Fattah Method
Draw the segment SR. Revolve the segment SR around the point S using compasses. A circle will be created with S as its center and SR as its radius. Draw the diameter GT perpendicular to the radius SR. Now, remove the 90-degree arc RT. There will remain two lines, a curved line and a straight line. The segment GT will be twice the segment SR and the arc GT will be twice the arc RG. The 2:1 ratio is clearly seen in either of the aforesaid pairs of lines. Now revolve the radius GS at an angle of 60 degrees around the centers G using compasses so that the hypotenuse GB is resulted. Draw the hypotenuse BT. The segment BT should be drawn; it is not automatically created. Therefore, the right angle triangle GBT with its acute angles of 30 degrees and 60 degrees will be inscribed in the semi-circle. With a 60-degree revolution the right-angle triangle GBT will be turned into the right-angle triangle ASG. The side GB will conform to the radius GS. TB is converted into AS and it will be located along SR. The hypotenuse GT is converted into the hypotenuse AG and intersect the circumference of the circle at the point (K). with such a 60-degree revolution, the inscribed right-angle triangle will change position from an inscribed status. Now, draw the hypotenuse KT with a rule and by hand. The segment AR will be cut at L. The right-angle triangle TSL will be created and it is identical to the right-angle triangle GKT. Now, draw hypotenuse RT. The right-angle triangle RST will be created with two 45º angles The two right-angle triangles TSL and RST have the side ST in common and they create together, the indefinite triangle LTR with 60, 75 and 45 degree angles. Now, rotate the triangle LTR around the center R at 90 degrees. The side RL will be tangent to the circle and perpendicular to AR. The hypotenuse TR will be turned into the hypotenuse GR.
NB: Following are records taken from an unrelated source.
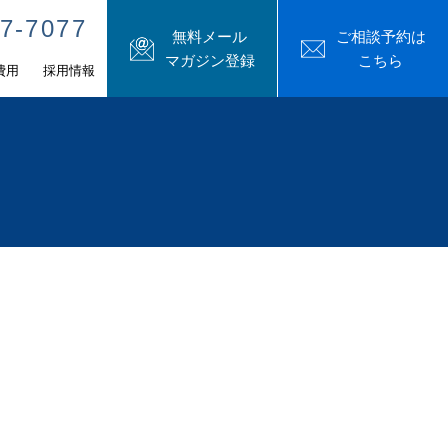
7-7077
無料メール
ご相談予約は
マガジン登録
こちら
費用
採用情報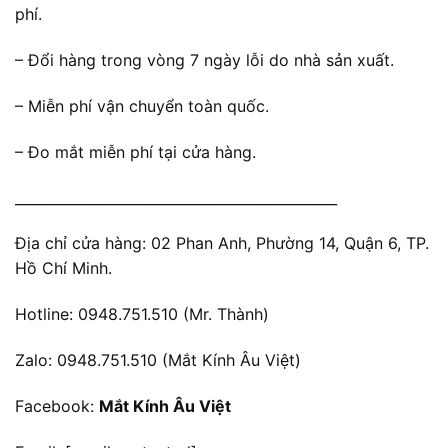
phí.
– Đổi hàng trong vòng 7 ngày lỗi do nhà sản xuất.
– Miễn phí vận chuyển toàn quốc.
– Đo mắt miễn phí tại cửa hàng.
______________________________________________
Địa chỉ cửa hàng: 02 Phan Anh, Phường 14, Quận 6, TP.
Hồ Chí Minh.
Hotline: 0948.751.510 (Mr. Thành)
Zalo: 0948.751.510 (Mắt Kính Âu Việt)
Facebook:
Mắt Kính Âu Việt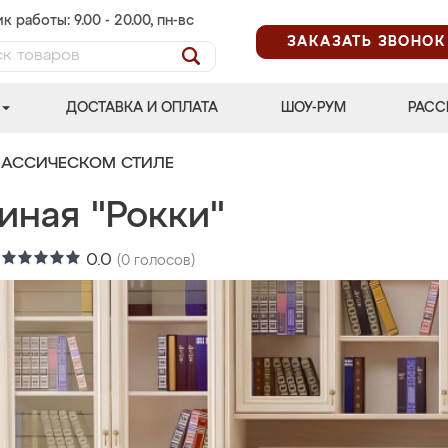
к работы: 9.00 - 20.00, пн-вс
ЗАКАЗАТЬ ЗВОНОК
ДОСТАВКА И ОПЛАТА
ШОУ-РУМ
РАСС
ЛАССИЧЕСКОМ СТИЛЕ
иная "Рокки"
:
0.0
(
0
голосов)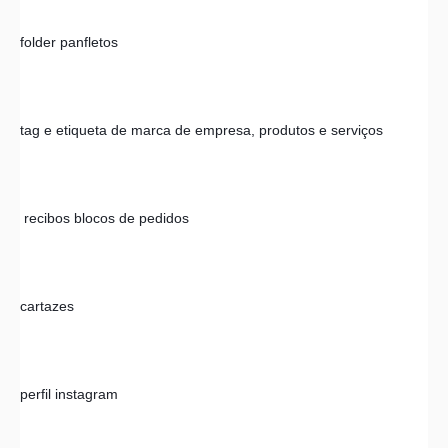
folder panfletos
tag e etiqueta de marca de empresa, produtos e serviços
 recibos blocos de pedidos
cartazes 
perfil instagram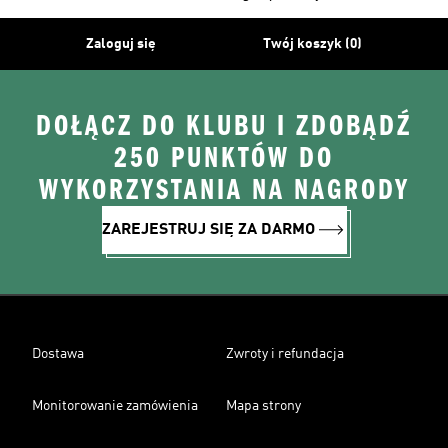
Zaloguj się
Twój koszyk (0)
DOŁĄCZ DO KLUBU I ZDOBĄDŹ
250 PUNKTÓW DO
WYKORZYSTANIA NA NAGRODY
ZAREJESTRUJ SIĘ ZA DARMO
Dostawa
Zwroty i refundacja
Monitorowanie zamówienia
Mapa strony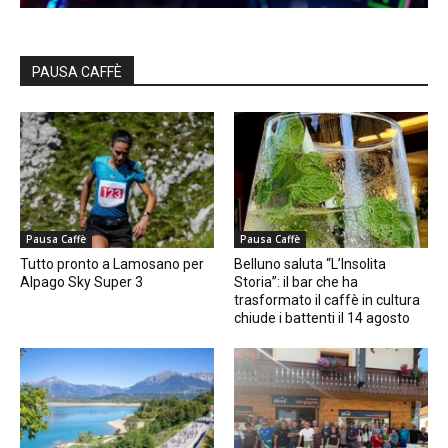
PAUSA CAFFÈ
Pausa Caffè
Pausa Caffè
Tutto pronto a Lamosano per
Belluno saluta “L’Insolita
Alpago Sky Super 3
Storia”: il bar che ha
trasformato il caffè in cultura
chiude i battenti il 14 agosto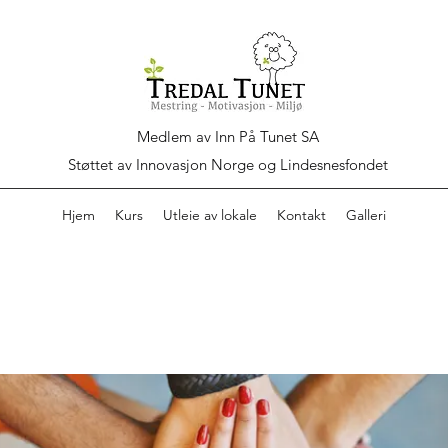
Medlem av Inn På Tunet SA
Støttet av Innovasjon Norge og Lindesnesfondet
Hjem
Kurs
Utleie av lokale
Kontakt
Galleri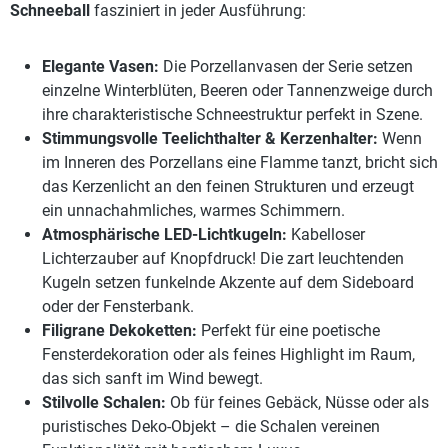
Schneeball
fasziniert in jeder Ausführung:
Elegante Vasen:
Die Porzellanvasen der Serie setzen
einzelne Winterblüten, Beeren oder Tannenzweige durch
ihre charakteristische Schneestruktur perfekt in Szene.
Stimmungsvolle Teelichthalter & Kerzenhalter:
Wenn
im Inneren des Porzellans eine Flamme tanzt, bricht sich
das Kerzenlicht an den feinen Strukturen und erzeugt
ein unnachahmliches, warmes Schimmern.
Atmosphärische LED-Lichtkugeln:
Kabelloser
Lichterzauber auf Knopfdruck! Die zart leuchtenden
Kugeln setzen funkelnde Akzente auf dem Sideboard
oder der Fensterbank.
Filigrane Dekoketten:
Perfekt für eine poetische
Fensterdekoration oder als feines Highlight im Raum,
das sich sanft im Wind bewegt.
Stilvolle Schalen:
Ob für feines Gebäck, Nüsse oder als
puristisches Deko-Objekt – die Schalen vereinen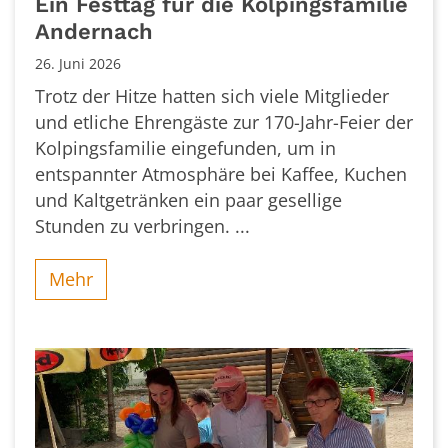
Ein Festtag für die Kolpingsfamilie
Andernach
26. Juni 2026
Trotz der Hitze hatten sich viele Mitglieder
und etliche Ehrengäste zur 170-Jahr-Feier der
Kolpingsfamilie eingefunden, um in
entspannter Atmosphäre bei Kaffee, Kuchen
und Kaltgetränken ein paar gesellige
Stunden zu verbringen. ...
Mehr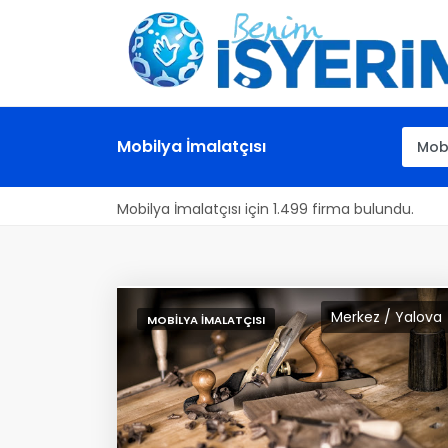
Mobilya İmalatçısı
Mobilya İmalatçısı için 1.499 firma bulundu.
Merkez / Yalova
MOBILYA İMALATÇISI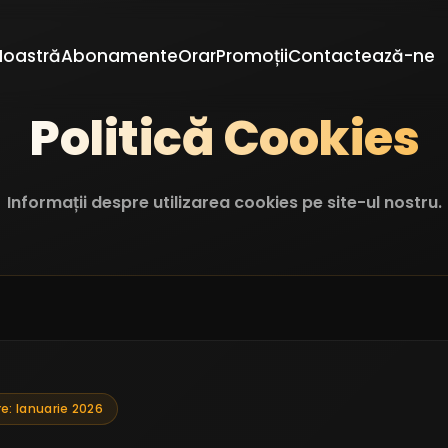
Noastră
Abonamente
Orar
Promoții
Contactează-ne
Politică Cookies
Informații despre utilizarea cookies pe site-ul nostru.
e: Ianuarie 2026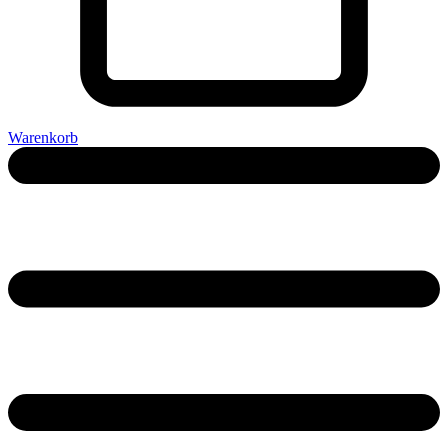
Warenkorb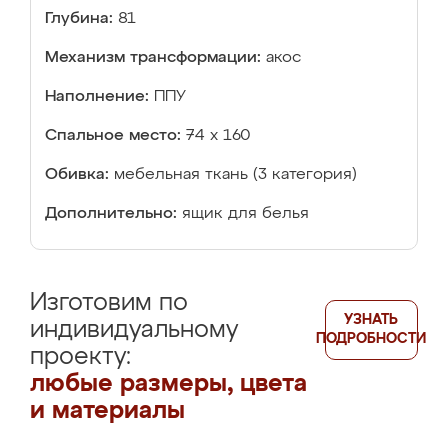
Глубина:
81
Механизм трансформации:
акос
Наполнение:
ППУ
Спальное место:
74 х 160
Обивка:
мебельная ткань (3 категория)
Дополнительно:
ящик для белья
Изготовим по
УЗНАТЬ
индивидуальному
ПОДРОБНОСТИ
проекту:
любые размеры, цвета
и материалы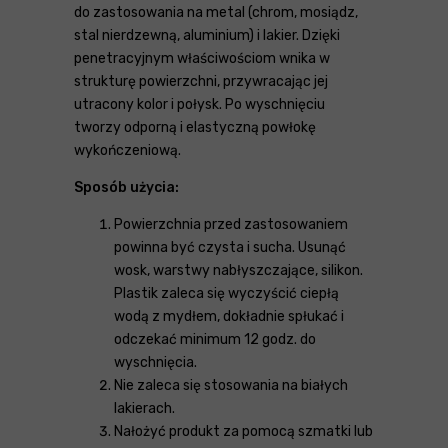
do zastosowania na metal (chrom, mosiądz,
stal nierdzewną, aluminium) i lakier. Dzięki
penetracyjnym właściwościom wnika w
strukturę powierzchni, przywracając jej
utracony kolor i połysk. Po wyschnięciu
tworzy odporną i elastyczną powłokę
wykończeniową.
Sposób użycia:
Powierzchnia przed zastosowaniem
powinna być czysta i sucha. Usunąć
wosk, warstwy nabłyszczające, silikon.
Plastik zaleca się wyczyścić ciepłą
wodą z mydłem, dokładnie spłukać i
odczekać minimum 12 godz. do
wyschnięcia.
Nie zaleca się stosowania na białych
lakierach.
Nałożyć produkt za pomocą szmatki lub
The elevation TS is turned into the elevation GM and the side TL will be located along the hypotenuse AG in the form of the segment GL. Therefore, the right-angle triangle ARL will be created with 30-degree and 60-degree angles. The 90-degree arc GR has been inscribed in this triangle. In case the right-angle triangle ARL is rotated around the side AR, an equilateral triangle is created in which the semi-circle GRT is inscribed in the triangle with its single inscribed equilateral triangle. The length of each of the sides of this triangle is equal to that of the half-plane arc. Using the lines from the circle you will observe that the product of AL divided by divided by SR is 3.154700538000, Geometrics is the area of measurable elements. Make a circle and measure its diameter and circumference. Don’t insist on wrong reasoning. Be reasonable to consider anything with the power of a sound mind. Defend the knowledge that is based on reasoning and accept the idea that is reasonable even if it is against the wrong teachings that have already been offered to you as reasonable principles. A wise man follows reasoning and knowledge.